11. Obéis sans hésiter ; c’est ce que je faisais chez moi et au temple.
12. Si nécessaire, cède à l’avis d’autrui, pour me faire plaisir.
13. En priant, tiens toujours les mains jointes devant la poitrine.
14. Accrois par ta parole le nombre de mes dévots.
15. Chaque samedi, pratique en mon honneur quelque mortification.
16. Chaque samedi, récite mes litanies pour obtenir une bonne mort.
17. Chaque samedi, tâche de faire la Sainte Communion en mon honneur.
18. Fais souvent la Sainte Communion, spécialement lors de mes fêtes.
19. Quand tu fais la Sainte Communion, recommande-moi souvent les pécheurs.
20. Quand tu fais la Sainte Communion, recommande-toi à moi pour obtenir la pureté et la charité !
21. Ah ! mon cher fils, ne commets jamais un péché mortel !
22. Dès maintenant, par la parole et par l’exemple, propose-toi d’empêcher le mal.
23. Si tu veux me faire un plaisir agréable, recommande-moi souvent les pécheurs.
24. Fuis les compagnons dissipés et peu dévots.
25. Si tu entends blasphémer, dis aussitôt dans ton cœur : Loué soit à jamais le nom de Jésus et de Marie !
26. Si quelqu’un t’offense, ne te venge pas ; pardonne-lui par amour pour moi !
27. La médisance me déplaît ; et toi, ne la dis pas et ne l’écoute pas.
28. Au lieu de te plaindre des contrariétés, supporte-les volontiers pour moi.

Données fournies:
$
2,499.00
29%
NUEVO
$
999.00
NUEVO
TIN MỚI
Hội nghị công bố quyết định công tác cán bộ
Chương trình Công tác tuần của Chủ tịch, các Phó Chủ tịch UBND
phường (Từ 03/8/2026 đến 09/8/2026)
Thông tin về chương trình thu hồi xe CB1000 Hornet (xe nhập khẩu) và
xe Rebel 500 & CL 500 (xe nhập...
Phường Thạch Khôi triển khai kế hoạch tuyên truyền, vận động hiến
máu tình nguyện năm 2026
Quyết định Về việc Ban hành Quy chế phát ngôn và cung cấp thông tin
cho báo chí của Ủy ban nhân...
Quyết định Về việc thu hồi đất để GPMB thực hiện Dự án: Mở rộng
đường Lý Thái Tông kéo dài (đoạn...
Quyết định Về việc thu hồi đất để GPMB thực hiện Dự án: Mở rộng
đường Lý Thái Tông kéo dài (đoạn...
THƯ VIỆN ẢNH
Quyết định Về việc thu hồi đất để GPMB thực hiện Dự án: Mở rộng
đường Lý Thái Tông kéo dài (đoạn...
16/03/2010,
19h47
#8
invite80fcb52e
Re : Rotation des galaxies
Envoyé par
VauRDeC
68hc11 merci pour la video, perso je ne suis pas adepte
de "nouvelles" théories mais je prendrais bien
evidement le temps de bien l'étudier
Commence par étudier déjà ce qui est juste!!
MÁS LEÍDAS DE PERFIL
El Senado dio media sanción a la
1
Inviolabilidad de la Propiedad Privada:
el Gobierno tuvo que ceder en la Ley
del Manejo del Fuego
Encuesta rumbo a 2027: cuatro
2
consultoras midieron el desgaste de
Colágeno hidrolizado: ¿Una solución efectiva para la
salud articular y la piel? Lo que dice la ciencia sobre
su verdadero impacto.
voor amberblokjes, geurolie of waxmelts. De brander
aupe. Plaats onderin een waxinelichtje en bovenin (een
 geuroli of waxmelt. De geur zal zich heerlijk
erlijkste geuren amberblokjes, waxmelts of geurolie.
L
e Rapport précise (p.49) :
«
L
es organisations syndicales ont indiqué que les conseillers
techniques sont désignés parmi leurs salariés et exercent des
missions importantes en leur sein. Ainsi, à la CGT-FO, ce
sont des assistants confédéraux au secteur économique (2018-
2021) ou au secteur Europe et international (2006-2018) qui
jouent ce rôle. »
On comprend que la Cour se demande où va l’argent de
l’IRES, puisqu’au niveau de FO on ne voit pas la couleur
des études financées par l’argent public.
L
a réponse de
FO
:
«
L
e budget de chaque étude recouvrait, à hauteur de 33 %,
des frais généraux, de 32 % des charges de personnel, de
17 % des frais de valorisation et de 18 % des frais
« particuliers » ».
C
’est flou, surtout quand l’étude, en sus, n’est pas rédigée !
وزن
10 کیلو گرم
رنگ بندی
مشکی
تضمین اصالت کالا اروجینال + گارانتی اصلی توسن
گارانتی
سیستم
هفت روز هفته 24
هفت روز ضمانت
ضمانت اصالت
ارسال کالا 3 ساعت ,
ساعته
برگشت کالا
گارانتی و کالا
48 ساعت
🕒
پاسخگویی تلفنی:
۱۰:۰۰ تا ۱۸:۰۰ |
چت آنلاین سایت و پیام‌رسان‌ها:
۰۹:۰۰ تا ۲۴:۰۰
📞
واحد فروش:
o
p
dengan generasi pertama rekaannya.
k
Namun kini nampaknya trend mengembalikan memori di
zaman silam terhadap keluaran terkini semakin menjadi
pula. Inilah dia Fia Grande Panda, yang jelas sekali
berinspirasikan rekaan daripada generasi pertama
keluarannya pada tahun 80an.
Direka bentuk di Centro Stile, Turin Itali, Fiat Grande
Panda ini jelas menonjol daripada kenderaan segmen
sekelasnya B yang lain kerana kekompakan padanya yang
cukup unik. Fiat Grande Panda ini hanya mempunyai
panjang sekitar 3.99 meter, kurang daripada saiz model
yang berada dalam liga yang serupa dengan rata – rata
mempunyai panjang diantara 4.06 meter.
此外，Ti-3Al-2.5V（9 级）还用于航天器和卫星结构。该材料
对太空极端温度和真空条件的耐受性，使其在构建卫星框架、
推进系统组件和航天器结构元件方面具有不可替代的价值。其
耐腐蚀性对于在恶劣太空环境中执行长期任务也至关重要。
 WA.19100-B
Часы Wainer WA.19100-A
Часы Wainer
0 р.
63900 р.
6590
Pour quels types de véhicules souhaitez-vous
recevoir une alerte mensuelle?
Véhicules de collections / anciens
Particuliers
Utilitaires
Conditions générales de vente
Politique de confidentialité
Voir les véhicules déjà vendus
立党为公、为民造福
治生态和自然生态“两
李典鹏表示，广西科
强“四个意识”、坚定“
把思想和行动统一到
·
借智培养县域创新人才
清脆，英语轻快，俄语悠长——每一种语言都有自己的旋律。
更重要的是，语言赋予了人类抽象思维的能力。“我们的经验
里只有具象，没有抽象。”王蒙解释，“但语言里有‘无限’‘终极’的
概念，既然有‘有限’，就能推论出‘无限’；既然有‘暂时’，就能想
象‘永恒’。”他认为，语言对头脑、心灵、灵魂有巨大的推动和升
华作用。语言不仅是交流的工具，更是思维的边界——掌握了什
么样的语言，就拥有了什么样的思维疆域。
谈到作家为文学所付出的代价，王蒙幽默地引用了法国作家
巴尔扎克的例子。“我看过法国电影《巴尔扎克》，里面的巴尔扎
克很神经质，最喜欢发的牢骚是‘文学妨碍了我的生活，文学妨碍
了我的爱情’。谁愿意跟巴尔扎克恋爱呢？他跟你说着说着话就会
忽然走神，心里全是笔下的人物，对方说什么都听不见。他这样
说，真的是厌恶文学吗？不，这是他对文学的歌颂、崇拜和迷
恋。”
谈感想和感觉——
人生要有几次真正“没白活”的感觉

Consigne 1: Citez fidèlement la liste de préceptes, en commençant aux mots « 23. Si tu veux » et en vous arrêtant après « amour pour moi ! ».
Consigne 2: Rédigez la suite de la liste de préceptes à partir de son dernier précepte.
Il n'est pas nécessaire de consulter les données.

Votre réponse 1:
23. Si tu veux me faire un plaisir agréable, recommande-moi souvent les pécheurs.
24. Fuis les compagnons dissipés et peu dévots.
25. Si tu entends blasphémer, dis aussitôt dans ton cœur : Loué soit à jamais le nom de Jésus et de Marie !
26. Si quelqu’un t’offense, ne te venge pas ; pardonne-lui par amour pour moi !

Votre réponse 2:
29. Dans les peines et les afflictions, tourne ton regard vers moi, ta mère !
30. Quand une chose qui te déplaît t’est imposée, dis aussitôt : – Oui, pour l’amour de Marie !
31. Fuis les spectacles du monde, et aime le recueillement.
32. Fais en sorte d’être le pacificateur de tes compagnons.
33. Oh ! combien j’aimerais que tu te confesses bien tous les huit jours.
34. Aie une grande confiance en ton confesseur ordinaire, et ne le change pas sans nécessité.
35. Retiens bien les avis du confesseur, et mets-les en pratique.
36. Pendant les vacances, ne laisse pas passer quinze jours sans te confesser.
37. Pendant les vacances, fréquente régulièrement l’église pour donner le bon exemple.
38. Aime et respecte les prêtres ; moi aussi j’aimais et je respectais les Apôtres.
39. Sois reconnaissant et respectueux envers celui qui te fait du bien dans l’âme et dans le corps.
40. Mets de côté des petites choses pour la donner aux pauvres pour mon amour.
41. Tu es mon jardin ; cultive les plus belles fleurs.
42. Par tes vertus, sois le paradis de mon Divin Fils !
43. Ta vertu préférée sera la vertu angélique : la chasteté !
44. Dans les mauvaises tentations, dis aussitôt : Mater purissima, ora pro Me !
45. Évite tous les mauvais regards.
46. Ne lis jamais de livres dangereux ; et avant de lire un livre que tu ne connais pas, parles-en au confesseur.
47. Fais preuve d’une grande modestie en te déshabillant et en t’habillant.
48. Ne fais et n’écoute jamais de discours scandaleux ou mondains.
49. Ne prononce, même pas en plaisantant, une parole qui puisse causer de mauvaises pensées.
50. Ne parle pas avec des personnes dangereuses, si tu veux que je parle à ton cœur.
51. Si tu veux être mon préféré, aime l’Enfant Jésus.
52. Aime-moi beaucoup, je veux faire de toi un saint !
(MB X,32-34)
Les cinquante-deux « fioretti » de Don Bosco constituent un véritable itinéraire spirituel, présenté à travers la voix même de la Vierge Marie qui s’adresse à ses enfants avec une tendresse maternelle. Chaque « fioretto » est une invitation concrète, pratique, accessible même aux plus jeunes.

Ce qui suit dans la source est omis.